An action-packed adventure story filled with humour, excitement and mysteries to solve, Word Hunters: The Curious Dictionary is sure to capture the imagination of children with an interest in history and language. Described as a ‘word nerd adventure’, the story winds through history showing how words evolve over time, such as tracking ‘hello’ back through time to ‘Ah, Rou’ in Rouen, France in 925. Visit the Word Hunters website.

Quoting from http://www.kids-bookreview.com/2012/09/review-word-hunters-curious-dictionary.html

Thursday, March 28, 2013

Lingua Franca finale: "Unbreak my heart"

The very last Lingua Franca radio program replayed a program on morphology, especially the prefix un- in pop songs. "Unchain my heart" is right. "Unbreak my heart" is a rule breaker or linguistic special effect. You can't un-give someone a ring. Why not?
How come you can be hurt by an unknown assailant but you can't unknow or undiscover or unthink things or uncry your tears .... Why not?
How come we know intuitively what verbs we can un- and which ones we can't. This final 26 January 2013 Lingua Franca was triggered by the words of the popsong, 'Unbreak my Heart'. The reknowned grammarian and former keyboard player in the soul group the Ram Jam Band, Geoff Pullum, uncovered the reversing 'un'-cryptotype while visiting Australia.
  The entire Lingua Franca series is available online as transcripts and audio files. Wonderful stimulating fodder for language lovers. Thanks to the Australian Broadcasting Commission and Maria Zijlstra.

Friday, February 22, 2013

Every language is an old-growth forest of the mind

I believe we need to think about how a language dies. When you consider all that died with Bo Senior, it is sobering. As National Geographic Explorer Wade Davis has said, ““A language is not just a body of vocabulary or a set of grammatical rules. … Every language is an old-growth forest of the mind.” In other words, there was much more that died with Bo Senior than just a compilation of phonetics and phonemes. A history of a people of the world with all its stories and wisdom died too. It would seem that, as with the extinction of an endangered species, when a language dies, it leaves our world a little less charming and a lot less educated.
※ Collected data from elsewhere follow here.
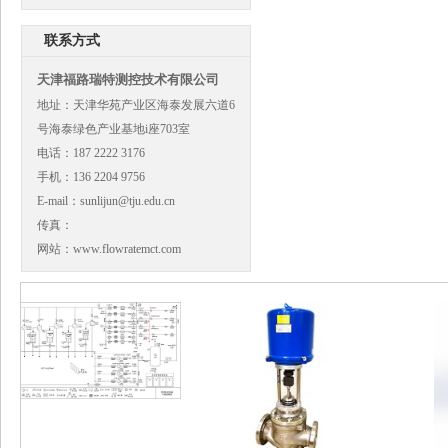
联系方式
天津福路瑞特测控技术有限公司
地址：天津华苑产业区海泰发展六道6
号海泰绿色产业基地i座703室
电话：187 2222 3176
手机：136 2204 9756
E-mail：sunlijun@tju.edu.cn
传真：
网站：www.flowratemct.com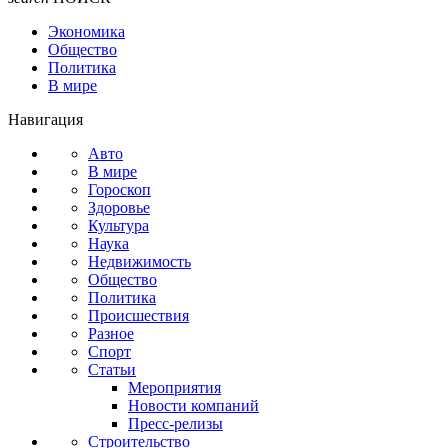
Экономика
Общество
Политика
В мире
Навигация
Авто
В мире
Гороскоп
Здоровье
Культура
Наука
Недвижимость
Общество
Политика
Происшествия
Разное
Спорт
Статьи
Мероприятия
Новости компаний
Пресс-релизы
Строительство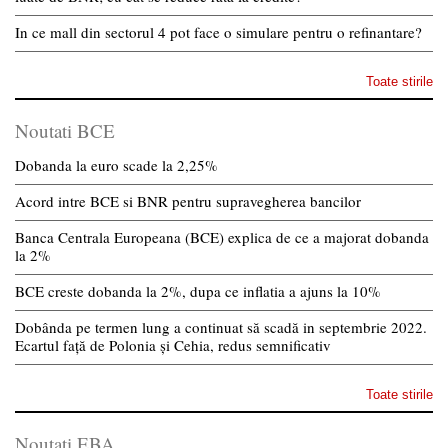
In ce mall din sectorul 4 pot face o simulare pentru o refinantare?
Toate stirile
Noutati BCE
Dobanda la euro scade la 2,25%
Acord intre BCE si BNR pentru supravegherea bancilor
Banca Centrala Europeana (BCE) explica de ce a majorat dobanda
la 2%
BCE creste dobanda la 2%, dupa ce inflatia a ajuns la 10%
Dobânda pe termen lung a continuat să scadă in septembrie 2022.
Ecartul față de Polonia și Cehia, redus semnificativ
Toate stirile
Noutati EBA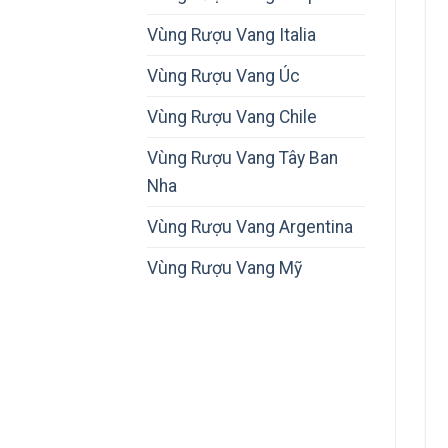
Vùng Rượu Vang Italia
Vùng Rượu Vang Úc
Vùng Rượu Vang Chile
Vùng Rượu Vang Tây Ban
Nha
Vùng Rượu Vang Argentina
Vùng Rượu Vang Mỹ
How does a Language die? February 21st 2013 in Academy, Languages, Linguistics, One World. Also Speaking the language of your grandparents. Though Boa had no one to talk to in her native language she was often sighted talking to birds in her language as she maintained that birds were her ancestors and understood her. OBITUARY for Boa Senior, died 26th January, 2010, last speaker of Bo language.